Reproduce the lines below verbatim, starting with the line containing "This template should" and ending with the line containing "proper XML/XSD/XSLT/FO/SVG validation", both included. Omit the pictures from your output.
EXCERPTED RECORDS section start
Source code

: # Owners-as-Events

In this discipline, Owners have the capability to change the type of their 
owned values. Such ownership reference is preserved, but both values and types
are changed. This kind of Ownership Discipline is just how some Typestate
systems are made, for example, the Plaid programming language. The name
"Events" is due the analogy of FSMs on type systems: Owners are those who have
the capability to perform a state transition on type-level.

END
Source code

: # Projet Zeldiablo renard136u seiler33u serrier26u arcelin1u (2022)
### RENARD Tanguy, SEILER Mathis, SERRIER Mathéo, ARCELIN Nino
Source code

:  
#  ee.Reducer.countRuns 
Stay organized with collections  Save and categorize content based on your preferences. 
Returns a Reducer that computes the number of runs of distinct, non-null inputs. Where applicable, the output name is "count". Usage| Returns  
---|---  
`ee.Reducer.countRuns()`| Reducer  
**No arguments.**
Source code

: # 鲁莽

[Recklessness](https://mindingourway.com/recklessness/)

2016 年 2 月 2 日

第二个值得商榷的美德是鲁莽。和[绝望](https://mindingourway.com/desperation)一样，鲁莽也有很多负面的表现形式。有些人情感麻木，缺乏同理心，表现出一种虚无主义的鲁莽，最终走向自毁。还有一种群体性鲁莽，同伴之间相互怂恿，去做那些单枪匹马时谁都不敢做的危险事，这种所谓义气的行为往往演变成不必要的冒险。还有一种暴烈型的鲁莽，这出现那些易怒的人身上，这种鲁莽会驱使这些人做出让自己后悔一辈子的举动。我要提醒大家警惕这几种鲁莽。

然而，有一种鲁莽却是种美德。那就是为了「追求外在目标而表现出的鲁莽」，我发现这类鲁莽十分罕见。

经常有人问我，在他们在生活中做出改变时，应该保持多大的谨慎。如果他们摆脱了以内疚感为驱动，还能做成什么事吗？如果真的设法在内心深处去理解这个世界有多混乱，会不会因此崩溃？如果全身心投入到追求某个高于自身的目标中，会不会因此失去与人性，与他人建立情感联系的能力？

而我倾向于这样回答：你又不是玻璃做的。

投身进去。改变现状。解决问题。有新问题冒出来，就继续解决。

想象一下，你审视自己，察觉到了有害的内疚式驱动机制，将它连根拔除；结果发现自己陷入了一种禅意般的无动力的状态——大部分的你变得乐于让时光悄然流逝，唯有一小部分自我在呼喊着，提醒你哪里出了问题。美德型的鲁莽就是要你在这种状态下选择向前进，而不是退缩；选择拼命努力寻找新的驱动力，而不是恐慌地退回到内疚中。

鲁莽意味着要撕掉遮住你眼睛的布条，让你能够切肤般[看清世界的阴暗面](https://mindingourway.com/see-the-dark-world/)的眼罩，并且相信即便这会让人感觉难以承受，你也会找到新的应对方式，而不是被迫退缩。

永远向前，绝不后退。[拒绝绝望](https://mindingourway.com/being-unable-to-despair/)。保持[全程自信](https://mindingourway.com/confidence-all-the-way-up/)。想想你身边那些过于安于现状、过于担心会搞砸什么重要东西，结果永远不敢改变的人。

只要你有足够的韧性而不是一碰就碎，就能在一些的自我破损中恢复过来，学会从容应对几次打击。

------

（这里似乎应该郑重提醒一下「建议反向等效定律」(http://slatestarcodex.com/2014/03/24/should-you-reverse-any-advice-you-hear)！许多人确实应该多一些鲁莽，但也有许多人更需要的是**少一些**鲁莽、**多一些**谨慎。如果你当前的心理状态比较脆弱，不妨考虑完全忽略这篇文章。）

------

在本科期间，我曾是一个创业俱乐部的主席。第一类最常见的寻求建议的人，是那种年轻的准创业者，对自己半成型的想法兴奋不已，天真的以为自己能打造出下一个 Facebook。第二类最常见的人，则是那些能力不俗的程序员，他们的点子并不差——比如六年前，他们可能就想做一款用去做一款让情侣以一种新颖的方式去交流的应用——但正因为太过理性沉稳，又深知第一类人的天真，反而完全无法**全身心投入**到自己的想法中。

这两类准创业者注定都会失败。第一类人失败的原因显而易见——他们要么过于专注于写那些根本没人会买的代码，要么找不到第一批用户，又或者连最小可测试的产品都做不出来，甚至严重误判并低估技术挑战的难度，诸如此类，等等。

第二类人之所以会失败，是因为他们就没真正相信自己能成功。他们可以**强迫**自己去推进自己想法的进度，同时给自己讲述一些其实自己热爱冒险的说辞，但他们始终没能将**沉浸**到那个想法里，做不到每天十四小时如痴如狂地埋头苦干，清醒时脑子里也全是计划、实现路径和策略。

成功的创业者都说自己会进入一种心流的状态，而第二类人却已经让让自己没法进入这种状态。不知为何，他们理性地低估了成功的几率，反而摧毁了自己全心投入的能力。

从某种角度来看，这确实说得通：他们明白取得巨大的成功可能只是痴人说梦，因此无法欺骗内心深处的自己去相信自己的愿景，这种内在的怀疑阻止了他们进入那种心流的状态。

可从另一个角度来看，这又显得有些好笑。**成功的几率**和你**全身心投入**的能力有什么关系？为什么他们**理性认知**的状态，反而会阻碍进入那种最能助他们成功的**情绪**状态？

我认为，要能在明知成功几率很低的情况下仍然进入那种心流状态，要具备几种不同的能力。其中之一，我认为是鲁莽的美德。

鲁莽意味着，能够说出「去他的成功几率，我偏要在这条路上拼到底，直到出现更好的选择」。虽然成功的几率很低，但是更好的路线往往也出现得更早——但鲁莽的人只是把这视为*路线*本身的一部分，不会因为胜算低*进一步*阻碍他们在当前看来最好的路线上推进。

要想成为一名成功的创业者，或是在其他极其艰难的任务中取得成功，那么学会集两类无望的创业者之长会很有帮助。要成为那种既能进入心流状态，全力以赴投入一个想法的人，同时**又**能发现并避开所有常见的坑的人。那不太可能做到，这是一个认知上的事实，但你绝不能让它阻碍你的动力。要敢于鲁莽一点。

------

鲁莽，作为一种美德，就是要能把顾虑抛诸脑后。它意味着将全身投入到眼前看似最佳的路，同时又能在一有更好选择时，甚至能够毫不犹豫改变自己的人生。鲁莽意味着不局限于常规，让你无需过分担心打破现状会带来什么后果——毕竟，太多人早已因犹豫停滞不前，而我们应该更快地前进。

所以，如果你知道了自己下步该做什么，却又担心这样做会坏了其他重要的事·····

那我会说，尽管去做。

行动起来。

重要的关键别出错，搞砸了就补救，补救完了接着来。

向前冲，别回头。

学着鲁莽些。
EXCERPTED RECORDS section end
EXCERPTED RECORDS section start
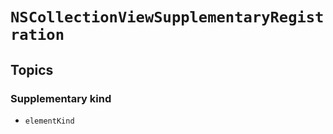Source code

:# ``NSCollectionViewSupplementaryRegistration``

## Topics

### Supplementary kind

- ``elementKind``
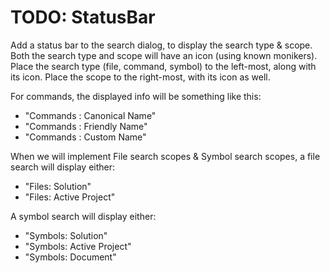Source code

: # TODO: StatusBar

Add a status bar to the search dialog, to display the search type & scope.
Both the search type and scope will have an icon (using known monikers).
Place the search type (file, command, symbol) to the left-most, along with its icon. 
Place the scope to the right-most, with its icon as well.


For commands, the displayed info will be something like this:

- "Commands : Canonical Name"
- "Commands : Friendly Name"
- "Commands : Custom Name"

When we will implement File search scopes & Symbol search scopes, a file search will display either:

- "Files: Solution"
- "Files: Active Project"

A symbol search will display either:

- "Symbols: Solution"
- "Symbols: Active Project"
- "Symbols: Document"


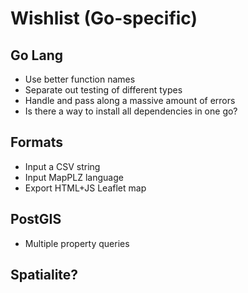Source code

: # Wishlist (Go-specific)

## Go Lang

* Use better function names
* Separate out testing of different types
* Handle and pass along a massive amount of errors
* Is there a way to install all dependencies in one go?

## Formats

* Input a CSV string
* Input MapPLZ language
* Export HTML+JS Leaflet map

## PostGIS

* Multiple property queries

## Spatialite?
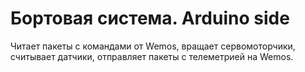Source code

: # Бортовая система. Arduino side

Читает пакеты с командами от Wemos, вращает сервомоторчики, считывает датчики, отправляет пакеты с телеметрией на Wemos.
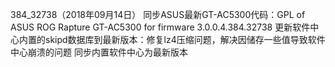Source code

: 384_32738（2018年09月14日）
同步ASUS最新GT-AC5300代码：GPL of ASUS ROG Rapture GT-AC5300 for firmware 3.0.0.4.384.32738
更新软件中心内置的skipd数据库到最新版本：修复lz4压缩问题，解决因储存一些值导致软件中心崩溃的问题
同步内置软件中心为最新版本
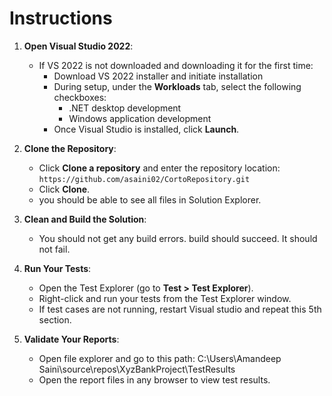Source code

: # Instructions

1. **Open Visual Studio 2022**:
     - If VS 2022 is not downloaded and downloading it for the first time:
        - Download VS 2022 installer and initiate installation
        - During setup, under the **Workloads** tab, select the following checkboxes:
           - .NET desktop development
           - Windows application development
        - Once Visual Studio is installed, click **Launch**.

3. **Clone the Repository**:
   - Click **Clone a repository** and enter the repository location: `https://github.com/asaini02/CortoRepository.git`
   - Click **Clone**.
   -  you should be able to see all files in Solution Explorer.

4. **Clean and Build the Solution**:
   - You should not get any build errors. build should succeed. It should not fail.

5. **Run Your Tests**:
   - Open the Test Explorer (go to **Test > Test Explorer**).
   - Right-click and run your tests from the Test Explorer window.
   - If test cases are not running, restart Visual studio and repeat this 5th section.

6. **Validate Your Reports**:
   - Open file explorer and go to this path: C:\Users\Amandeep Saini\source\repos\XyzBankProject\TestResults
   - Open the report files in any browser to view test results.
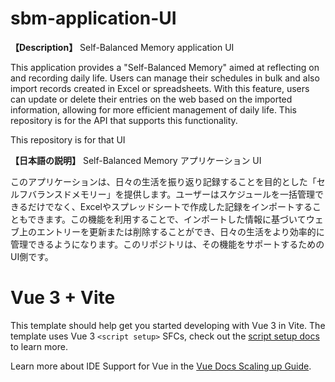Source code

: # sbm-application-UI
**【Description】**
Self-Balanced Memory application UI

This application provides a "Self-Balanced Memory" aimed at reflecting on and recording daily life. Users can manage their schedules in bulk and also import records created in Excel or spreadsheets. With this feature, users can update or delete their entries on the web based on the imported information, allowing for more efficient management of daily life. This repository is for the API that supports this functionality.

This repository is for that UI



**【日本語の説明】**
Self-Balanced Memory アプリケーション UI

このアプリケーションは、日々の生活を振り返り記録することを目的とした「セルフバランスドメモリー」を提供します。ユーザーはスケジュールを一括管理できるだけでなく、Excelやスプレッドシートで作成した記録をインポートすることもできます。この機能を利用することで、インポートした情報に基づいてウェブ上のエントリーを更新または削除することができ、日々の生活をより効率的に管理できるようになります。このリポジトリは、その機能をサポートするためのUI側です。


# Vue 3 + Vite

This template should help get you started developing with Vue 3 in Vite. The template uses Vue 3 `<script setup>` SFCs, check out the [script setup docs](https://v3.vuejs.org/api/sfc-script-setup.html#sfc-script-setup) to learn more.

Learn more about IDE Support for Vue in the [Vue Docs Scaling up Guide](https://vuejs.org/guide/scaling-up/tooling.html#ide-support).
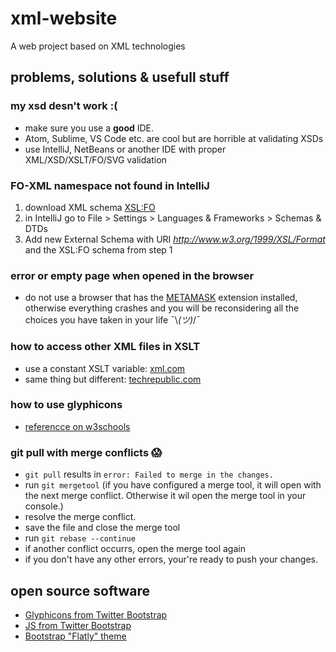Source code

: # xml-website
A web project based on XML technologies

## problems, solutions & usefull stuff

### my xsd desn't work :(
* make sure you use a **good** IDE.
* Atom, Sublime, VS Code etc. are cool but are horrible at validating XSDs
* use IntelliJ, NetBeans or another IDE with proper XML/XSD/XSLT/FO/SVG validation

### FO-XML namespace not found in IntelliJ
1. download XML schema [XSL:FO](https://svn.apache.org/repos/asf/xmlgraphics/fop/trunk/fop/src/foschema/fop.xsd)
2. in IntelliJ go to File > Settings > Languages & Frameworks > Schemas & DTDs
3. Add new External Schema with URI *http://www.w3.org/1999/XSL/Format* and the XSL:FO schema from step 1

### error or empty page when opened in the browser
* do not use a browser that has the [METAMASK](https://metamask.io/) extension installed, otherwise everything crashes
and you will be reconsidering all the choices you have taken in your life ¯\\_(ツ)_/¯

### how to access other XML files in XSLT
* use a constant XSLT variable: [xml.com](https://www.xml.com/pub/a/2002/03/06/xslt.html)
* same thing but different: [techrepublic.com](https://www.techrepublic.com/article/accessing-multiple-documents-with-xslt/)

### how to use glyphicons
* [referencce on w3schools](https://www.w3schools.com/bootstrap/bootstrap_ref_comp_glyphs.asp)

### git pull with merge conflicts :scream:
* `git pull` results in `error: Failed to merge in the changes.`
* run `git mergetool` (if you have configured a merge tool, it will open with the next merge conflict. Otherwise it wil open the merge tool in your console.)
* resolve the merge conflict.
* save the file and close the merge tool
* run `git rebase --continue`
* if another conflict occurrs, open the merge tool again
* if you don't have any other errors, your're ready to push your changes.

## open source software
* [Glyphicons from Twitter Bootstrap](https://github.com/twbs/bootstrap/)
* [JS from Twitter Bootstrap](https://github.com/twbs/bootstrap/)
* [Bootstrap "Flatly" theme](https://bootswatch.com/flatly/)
EXCERPTED RECORDS section end
**RESPONSE FOR THIS EXERCISE:**
This template should help get you started developing with Vue 3 in Vite. The template uses Vue 3 `<script setup>` SFCs, check out the [script setup docs](https://v3.vuejs.org/api/sfc-script-setup.html#sfc-script-setup) to learn more.

Learn more about IDE Support for Vue in the [Vue Docs Scaling up Guide](https://vuejs.org/guide/scaling-up/tooling.html#ide-support).
Source code

: # xml-website
A web project based on XML technologies

## problems, solutions & usefull stuff

### my xsd desn't work :(
* make sure you use a **good** IDE.
* Atom, Sublime, VS Code etc. are cool but are horrible at validating XSDs
* use IntelliJ, NetBeans or another IDE with proper XML/XSD/XSLT/FO/SVG validation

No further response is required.